Although the abstract referred to one of the two actives (dorzolamide) by reference to an internal code (NK-507), the Judge held that there was no invention in ascertaining the identity (i.e., chemical formula) of that active at the relevant time.

Floyd J concluded first that on the basis of his detailed findings on the state of the common general knowledge, the information contained in the abstract would have made it “startlingly” obvious to the skilled team at the relevant time to have considered co-formulating the two actives and further that it would have been obvious for the skilled team to have proceeded to co-formulate the two actives and then to have tested the co-formulation pre-clinically on animals and then clinically on humans.  He dismissed various arguments raised by the patentee as to the difficulties which would have been faced by the skilled team in both co-formulating the two actives and also carrying out the pre-clinical and clinical trials.

He held that had the patent not been invalid for obviousness, it would regardless have been invalid for insufficiency on the basis that the patent contained no more information about the co-formulation than the abstract had done.

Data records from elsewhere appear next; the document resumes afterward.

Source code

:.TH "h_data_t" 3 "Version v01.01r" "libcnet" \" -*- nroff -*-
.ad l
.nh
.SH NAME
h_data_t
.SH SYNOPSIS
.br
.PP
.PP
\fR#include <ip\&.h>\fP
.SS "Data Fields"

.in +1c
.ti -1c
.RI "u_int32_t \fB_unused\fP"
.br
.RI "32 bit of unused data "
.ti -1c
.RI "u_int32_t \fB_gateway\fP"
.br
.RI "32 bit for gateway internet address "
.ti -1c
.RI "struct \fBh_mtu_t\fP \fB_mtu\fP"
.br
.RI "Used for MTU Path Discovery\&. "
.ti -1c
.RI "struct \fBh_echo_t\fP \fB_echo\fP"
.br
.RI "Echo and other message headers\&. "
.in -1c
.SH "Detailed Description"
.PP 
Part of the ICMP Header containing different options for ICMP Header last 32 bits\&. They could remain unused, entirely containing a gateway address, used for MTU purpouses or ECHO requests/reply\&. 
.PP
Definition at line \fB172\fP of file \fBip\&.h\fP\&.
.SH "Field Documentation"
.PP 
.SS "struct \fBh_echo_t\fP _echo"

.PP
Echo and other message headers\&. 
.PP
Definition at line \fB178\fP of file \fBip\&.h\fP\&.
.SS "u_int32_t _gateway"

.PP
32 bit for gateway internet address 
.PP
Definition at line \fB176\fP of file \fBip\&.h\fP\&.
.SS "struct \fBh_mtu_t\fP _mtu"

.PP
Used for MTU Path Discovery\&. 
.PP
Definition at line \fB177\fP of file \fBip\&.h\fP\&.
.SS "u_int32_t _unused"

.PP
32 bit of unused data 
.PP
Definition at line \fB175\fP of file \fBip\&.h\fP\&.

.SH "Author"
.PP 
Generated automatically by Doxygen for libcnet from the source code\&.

The Judge also held that an amendment to an independent process claim so as to narrow the pH range of the co-formulation was not permitted because it added matter to the application.  In any event, he held that the finding of obviousness applied to the amended claim as well as the unamended claim, it being obvious to co-formulate the two actives at a pH within both the wider and the narrower pH ranges.

As the Judge noted at paragraph 98 of his judgment: “One must proceed with caution when faced with an obviousness attack based on a suggestion that the skilled person would embark on a research program in the course of which he would discover that a product or compound was effective.  This is particularly so where the technical effect is one which is newly discovered, or impossible or very hard to predict. That is because the expectation of success may be zero, or inadequate to drive the research forward.  In the end it will all depend on weighing the various factors as they appear from the evidence in the case”.

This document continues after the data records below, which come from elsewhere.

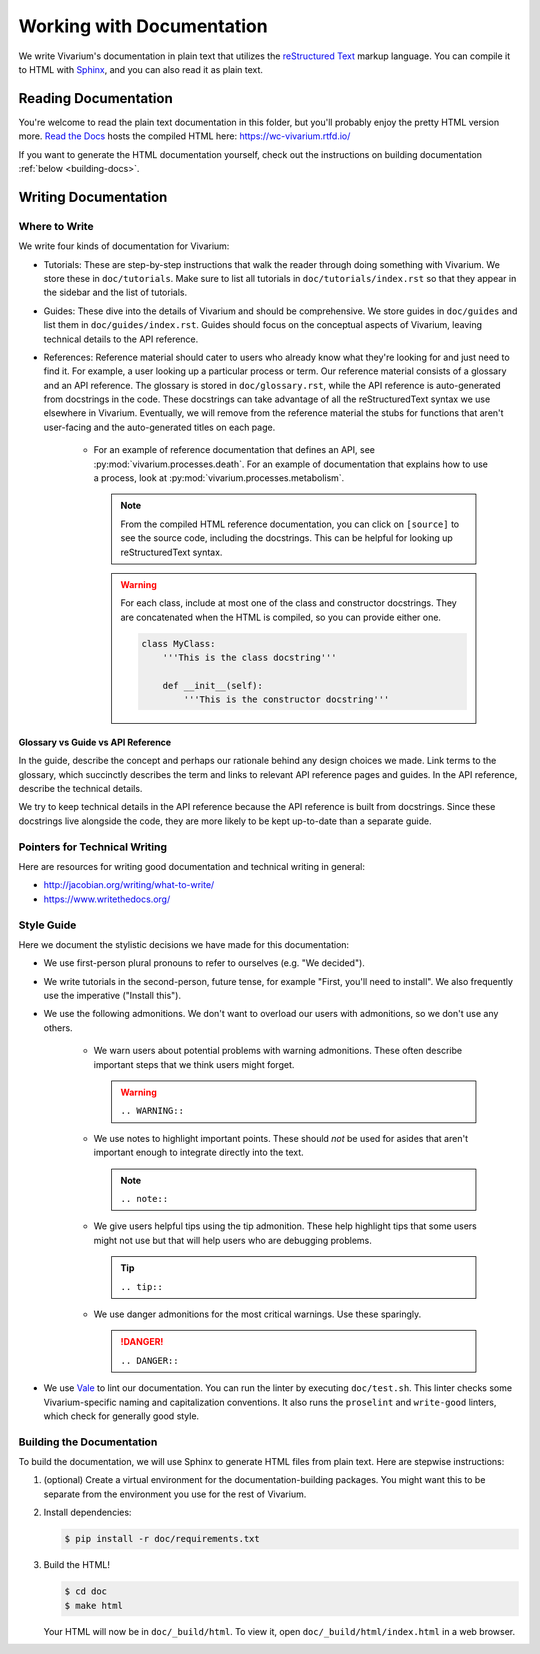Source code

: ==========================
Working with Documentation
==========================

We write Vivarium's documentation in plain text that utilizes the
`reStructured Text <https://www.sphinx-doc.org/rest.html>`_ markup
language. You can compile it to HTML with `Sphinx
<https://www.sphinx-doc.org>`_, and you can also read it as plain text.

---------------------
Reading Documentation
---------------------

You're welcome to read the plain text documentation in this folder, but
you'll probably enjoy the pretty HTML version more.
`Read the Docs <https://readthedocs.org>`_ hosts the compiled HTML here:
https://wc-vivarium.rtfd.io/

If you want to generate the HTML documentation yourself, check out the
instructions on building documentation :ref:`below <building-docs>`.

---------------------
Writing Documentation
---------------------

Where to Write
==============

We write four kinds of documentation for Vivarium:

* Tutorials: These are step-by-step instructions that walk the reader
  through doing something with Vivarium. We store these in
  ``doc/tutorials``. Make sure to list all tutorials in
  ``doc/tutorials/index.rst`` so that they appear in the sidebar and the
  list of tutorials.
* Guides: These dive into the details of Vivarium and should
  be comprehensive. We store guides in ``doc/guides`` and list them in
  ``doc/guides/index.rst``. Guides should focus on the conceptual
  aspects of Vivarium, leaving technical details to the API reference.
* References: Reference material should cater to users who already know
  what they're looking for and just need to find it. For example, a user
  looking up a particular process or term. Our reference material
  consists of a glossary and an API reference. The glossary is stored in
  ``doc/glossary.rst``, while the API reference is auto-generated from
  docstrings in the code. These docstrings can take advantage of all the
  reStructuredText syntax we use elsewhere in Vivarium. Eventually, we
  will remove from the reference material the stubs for functions that
  aren't user-facing and the auto-generated titles on each page.

    * For an example of reference documentation that defines an API, see
      :py:mod:`vivarium.processes.death`. For an example of
      documentation that explains how to use a process, look at
      :py:mod:`vivarium.processes.metabolism`.

      .. note::
          From the compiled HTML reference documentation, you can click
          on ``[source]`` to see the source code, including the
          docstrings. This can be helpful for looking up
          reStructuredText syntax.

      .. WARNING:: For each class, include at most one of the class and
          constructor docstrings. They are concatenated when the HTML is
          compiled, so you can provide either one.

          .. code-block:: python

                class MyClass:
                    '''This is the class docstring'''

                    def __init__(self):
                        '''This is the constructor docstring'''

Glossary vs Guide vs API Reference
----------------------------------

In the guide, describe the concept and perhaps our rationale behind any
design choices we made. Link terms to the glossary, which succinctly
describes the term and links to relevant API reference pages and guides.
In the API reference, describe the technical details.

We try to keep technical details in the API reference because the API
reference is built from docstrings. Since these docstrings live
alongside the code, they are more likely to be kept up-to-date than a
separate guide.

Pointers for Technical Writing
==============================

Here are resources for writing good documentation and technical writing
in general:

* http://jacobian.org/writing/what-to-write/
* https://www.writethedocs.org/

.. todo:: Flesh out these pointers based on what I learn while writing

Style Guide
===========

Here we document the stylistic decisions we have made for this
documentation:

* We use first-person plural pronouns to refer to ourselves (e.g. "We
  decided").
* We write tutorials in the second-person, future tense, for example
  "First, you'll need to install". We also frequently use the imperative
  ("Install this").
* We use the following admonitions. We don't want to overload our users
  with admonitions, so we don't use any others.

    * We warn users about potential problems with warning admonitions.
      These often describe important steps that we think users might forget.

      .. WARNING::

         ``.. WARNING::``

    * We use notes to highlight important points. These should *not* be
      used for asides that aren't important enough to integrate directly
      into the text.

      .. note::

         ``.. note::``

    * We give users helpful tips using the tip admonition. These help
      highlight tips that some users might not use but that will help
      users who are debugging problems.

      .. tip::

         ``.. tip::``

    * We use danger admonitions for the most critical warnings. Use
      these sparingly.

      .. DANGER::

         ``.. DANGER::``

* We use `Vale <https://errata-ai.gitbook.io/vale/>`_ to lint our
  documentation. You can run the linter by executing ``doc/test.sh``.
  This linter checks some Vivarium-specific naming and capitalization
  conventions. It also runs the ``proselint`` and ``write-good``
  linters, which check for generally good style.


.. _building-docs:

Building the Documentation
==========================

To build the documentation, we will use Sphinx to generate HTML files
from plain text. Here are stepwise instructions:

#. (optional) Create a virtual environment for the
   documentation-building packages. You might want this to be separate
   from the environment you use for the rest of Vivarium.
#. Install dependencies:

   .. code-block:: console

        $ pip install -r doc/requirements.txt

#. Build the HTML!

   .. code-block:: console

        $ cd doc
        $ make html

   Your HTML will now be in ``doc/_build/html``. To view it, open
   ``doc/_build/html/index.html`` in a web browser.

.. todo:: Add instructions for working with readthedocs.io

On the basis of the particular piece of cited prior art coupled with the evidence adduced by the parties through their experts at the trial, it was held that the expectation of being able to successfully co-formulate the two actives and test the resulting co-formulation pre-clinically and clinically was sufficiently high to lead to a finding of obviousness.  The judgment demonstrates however how difficult this task remains in most cases.

At the hearing on the Order on the Judgment, Floyd J refused to grant Merck permission to appeal to the Court of Appeal.  Merck indicated that they would apply to the Court of Appeal for permission.  It remains to be seen whether if they do so, their application will be successful.